* **PAGE EXCERPT**:
------------------------------
SINGAPORE hotels were only half-filled in February, resulting in a 40 per cent plunge in room revenues, as coronavirus fears threaten to bring the global travel industry to a grinding halt, according to data from the Singapore Tourism Board (STB).
The standard average occupancy rate in February 2020 was 51 per cent, a steep fall from the 83.1 per cent in January, which saw little impact yet from the Covid-19 outbreak that was mostly confined to China. In contrast, the rate was 88.5 per cent in February 2019.
While the average room rate in February 2020, at S$230 per night, saw a 2.3 per cent year-on-year gain, the revenue per available room was down to S$117, representing a 41 per cent year-on-year drop.
Large hotels, defined by STB as those with more than 300 rooms, appear to be the worst hit in occupancy rate at 51.4 per cent, representing a year-on-year drop of 39.5 percentage points. They also saw their revenue per available room sink 42.7 per cent year on year to under S$125.
Medium-sized hotels that have between 101 and 299 rooms were moderately affected in comparison, with a 35.4 percentage point drop in occupancy rate to 52.1 per cent. Their revenue per available room fell 36.3 per cent to S$114.
Small hotels, which have up to 100 rooms, had an occupancy rate of 46.2 per cent, which is 26.6 percentage points lower than a year ago. Revenue per available room for these hotels fell 30 per cent year on year to S$71.
These statistics came ahead of widespread border closures and national lockdowns across the world, as it was in March that the Covid-19 outbreak was declared a global pandemic by the World Health Organization.
Since the emergence of the virus in Wuhan, China in late-December, Covid-19 has sickened more than half a million people globally and killed more than 24,000.
------------------------------
[Transcribed page contents]
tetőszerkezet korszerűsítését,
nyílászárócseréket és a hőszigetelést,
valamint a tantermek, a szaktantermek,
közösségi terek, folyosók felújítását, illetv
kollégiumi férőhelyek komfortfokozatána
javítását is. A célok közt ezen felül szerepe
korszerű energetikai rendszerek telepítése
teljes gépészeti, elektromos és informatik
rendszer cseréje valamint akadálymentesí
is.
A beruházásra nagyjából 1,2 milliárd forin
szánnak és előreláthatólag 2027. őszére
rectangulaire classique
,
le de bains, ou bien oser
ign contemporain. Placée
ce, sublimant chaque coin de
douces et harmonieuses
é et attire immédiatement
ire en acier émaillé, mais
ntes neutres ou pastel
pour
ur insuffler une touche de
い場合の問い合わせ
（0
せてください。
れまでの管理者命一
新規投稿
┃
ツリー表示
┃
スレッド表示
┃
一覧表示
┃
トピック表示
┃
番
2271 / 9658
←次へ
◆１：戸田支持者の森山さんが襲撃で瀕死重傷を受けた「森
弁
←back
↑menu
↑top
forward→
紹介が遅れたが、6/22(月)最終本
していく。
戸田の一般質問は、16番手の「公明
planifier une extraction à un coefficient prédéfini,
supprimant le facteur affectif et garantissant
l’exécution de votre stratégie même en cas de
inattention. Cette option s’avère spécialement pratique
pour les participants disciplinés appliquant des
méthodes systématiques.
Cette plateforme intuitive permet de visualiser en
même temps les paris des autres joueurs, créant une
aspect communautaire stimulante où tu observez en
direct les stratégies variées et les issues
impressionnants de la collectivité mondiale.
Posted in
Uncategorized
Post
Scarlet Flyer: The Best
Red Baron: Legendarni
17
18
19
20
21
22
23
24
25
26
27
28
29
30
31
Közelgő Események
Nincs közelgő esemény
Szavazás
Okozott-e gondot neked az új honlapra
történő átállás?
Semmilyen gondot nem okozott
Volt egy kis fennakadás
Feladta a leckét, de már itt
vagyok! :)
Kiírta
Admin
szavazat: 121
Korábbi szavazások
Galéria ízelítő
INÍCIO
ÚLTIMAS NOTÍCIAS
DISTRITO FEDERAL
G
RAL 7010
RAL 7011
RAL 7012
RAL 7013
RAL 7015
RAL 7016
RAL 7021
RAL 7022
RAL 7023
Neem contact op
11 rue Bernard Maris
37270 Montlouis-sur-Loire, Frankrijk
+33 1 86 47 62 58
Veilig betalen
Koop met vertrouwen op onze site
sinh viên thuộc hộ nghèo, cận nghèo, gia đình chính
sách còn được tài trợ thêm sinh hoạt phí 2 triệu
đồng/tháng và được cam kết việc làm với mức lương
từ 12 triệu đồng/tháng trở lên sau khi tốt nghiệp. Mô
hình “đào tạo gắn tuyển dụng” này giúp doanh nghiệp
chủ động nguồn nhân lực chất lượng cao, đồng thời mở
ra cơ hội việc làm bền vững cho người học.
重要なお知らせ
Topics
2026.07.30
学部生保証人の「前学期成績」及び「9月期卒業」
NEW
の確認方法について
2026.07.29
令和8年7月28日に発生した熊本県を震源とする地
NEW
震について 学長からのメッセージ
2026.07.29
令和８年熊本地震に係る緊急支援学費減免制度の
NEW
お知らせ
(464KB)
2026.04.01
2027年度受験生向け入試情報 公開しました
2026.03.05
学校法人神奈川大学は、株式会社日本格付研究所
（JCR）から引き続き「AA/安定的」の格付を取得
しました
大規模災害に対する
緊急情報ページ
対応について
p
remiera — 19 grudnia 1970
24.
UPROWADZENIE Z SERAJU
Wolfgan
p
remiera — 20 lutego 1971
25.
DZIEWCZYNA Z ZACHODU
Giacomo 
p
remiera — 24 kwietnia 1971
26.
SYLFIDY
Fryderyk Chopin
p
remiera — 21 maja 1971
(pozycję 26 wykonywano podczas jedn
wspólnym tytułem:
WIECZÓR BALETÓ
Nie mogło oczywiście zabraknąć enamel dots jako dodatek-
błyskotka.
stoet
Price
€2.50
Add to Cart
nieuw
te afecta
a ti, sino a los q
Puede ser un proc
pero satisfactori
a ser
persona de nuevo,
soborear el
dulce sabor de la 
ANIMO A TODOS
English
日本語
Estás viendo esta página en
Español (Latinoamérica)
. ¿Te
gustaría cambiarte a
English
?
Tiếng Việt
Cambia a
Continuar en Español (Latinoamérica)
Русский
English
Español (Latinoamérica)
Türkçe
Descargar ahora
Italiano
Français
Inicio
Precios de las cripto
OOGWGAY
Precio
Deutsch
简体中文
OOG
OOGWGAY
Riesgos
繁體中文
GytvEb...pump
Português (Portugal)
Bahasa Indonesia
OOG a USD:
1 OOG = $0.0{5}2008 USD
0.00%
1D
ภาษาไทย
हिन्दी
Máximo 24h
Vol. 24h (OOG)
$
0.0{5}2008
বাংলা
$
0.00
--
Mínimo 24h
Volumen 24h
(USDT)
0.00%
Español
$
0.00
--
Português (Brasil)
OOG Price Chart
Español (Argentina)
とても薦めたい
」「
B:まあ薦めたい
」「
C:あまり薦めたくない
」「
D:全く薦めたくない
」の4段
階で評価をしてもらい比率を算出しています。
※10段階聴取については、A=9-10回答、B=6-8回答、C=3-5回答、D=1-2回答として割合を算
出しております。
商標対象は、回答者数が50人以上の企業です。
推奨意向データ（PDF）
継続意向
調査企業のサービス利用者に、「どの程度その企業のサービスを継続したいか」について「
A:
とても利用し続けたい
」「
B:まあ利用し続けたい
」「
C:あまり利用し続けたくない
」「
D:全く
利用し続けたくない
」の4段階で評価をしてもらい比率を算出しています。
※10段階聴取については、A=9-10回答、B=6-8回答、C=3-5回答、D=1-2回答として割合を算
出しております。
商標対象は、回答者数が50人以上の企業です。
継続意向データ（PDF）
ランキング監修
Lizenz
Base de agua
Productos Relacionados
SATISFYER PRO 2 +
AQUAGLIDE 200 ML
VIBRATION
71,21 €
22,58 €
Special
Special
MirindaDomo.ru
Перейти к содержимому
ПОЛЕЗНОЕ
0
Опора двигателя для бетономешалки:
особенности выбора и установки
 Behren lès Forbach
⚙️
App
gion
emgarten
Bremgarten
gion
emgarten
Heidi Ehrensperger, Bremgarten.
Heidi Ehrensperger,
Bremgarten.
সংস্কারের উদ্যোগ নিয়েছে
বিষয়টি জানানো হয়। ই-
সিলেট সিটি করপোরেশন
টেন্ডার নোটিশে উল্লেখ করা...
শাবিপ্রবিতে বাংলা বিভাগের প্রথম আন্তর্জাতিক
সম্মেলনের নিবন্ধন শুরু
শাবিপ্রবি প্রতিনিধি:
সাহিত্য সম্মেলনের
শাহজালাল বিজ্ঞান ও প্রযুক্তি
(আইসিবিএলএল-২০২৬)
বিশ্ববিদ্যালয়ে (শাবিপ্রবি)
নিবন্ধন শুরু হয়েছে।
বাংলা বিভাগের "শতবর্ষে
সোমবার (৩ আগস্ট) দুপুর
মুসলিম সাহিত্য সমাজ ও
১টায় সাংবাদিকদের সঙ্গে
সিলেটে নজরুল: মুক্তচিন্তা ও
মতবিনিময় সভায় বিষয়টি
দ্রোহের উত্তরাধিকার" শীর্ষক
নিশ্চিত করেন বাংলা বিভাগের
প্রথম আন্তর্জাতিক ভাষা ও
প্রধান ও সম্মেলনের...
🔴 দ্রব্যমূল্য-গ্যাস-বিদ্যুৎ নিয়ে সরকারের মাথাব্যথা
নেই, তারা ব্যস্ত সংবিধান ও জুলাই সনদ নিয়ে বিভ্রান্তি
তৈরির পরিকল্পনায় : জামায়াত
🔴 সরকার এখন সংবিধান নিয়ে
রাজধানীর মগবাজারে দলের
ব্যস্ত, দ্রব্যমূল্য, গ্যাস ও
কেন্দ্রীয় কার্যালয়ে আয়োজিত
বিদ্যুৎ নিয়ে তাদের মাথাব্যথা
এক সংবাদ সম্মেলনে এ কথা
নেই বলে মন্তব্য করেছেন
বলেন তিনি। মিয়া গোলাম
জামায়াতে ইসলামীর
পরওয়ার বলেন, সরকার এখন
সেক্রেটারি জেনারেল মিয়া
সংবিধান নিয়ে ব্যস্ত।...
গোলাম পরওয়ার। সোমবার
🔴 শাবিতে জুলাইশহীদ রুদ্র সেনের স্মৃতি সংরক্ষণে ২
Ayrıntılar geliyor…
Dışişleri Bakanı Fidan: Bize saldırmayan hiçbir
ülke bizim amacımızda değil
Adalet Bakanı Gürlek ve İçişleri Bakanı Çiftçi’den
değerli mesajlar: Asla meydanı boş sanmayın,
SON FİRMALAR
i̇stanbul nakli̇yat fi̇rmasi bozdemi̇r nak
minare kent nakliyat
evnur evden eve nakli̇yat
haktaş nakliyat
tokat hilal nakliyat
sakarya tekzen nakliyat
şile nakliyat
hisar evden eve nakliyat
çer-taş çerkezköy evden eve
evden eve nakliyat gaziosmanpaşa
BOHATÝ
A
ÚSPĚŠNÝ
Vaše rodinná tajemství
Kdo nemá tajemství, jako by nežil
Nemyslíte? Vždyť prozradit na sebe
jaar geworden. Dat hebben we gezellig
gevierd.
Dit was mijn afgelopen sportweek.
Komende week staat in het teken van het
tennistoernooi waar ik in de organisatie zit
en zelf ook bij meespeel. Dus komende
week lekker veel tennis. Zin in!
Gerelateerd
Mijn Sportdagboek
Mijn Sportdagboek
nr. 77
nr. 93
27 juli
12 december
------------------------------
* **WHAT IS REQUIRED**:
Answer these questions from the article on Singapore hotels in February 2020:
(a) What was the standard average occupancy rate in January 2020?
(b) How many rooms must a hotel have for STB to count it as large?
(c) What was the revenue per available room for small hotels?

* **EXERCISE RESPONSE**:
(a) 83.1 per cent
(b) More than 300 rooms
(c) S$71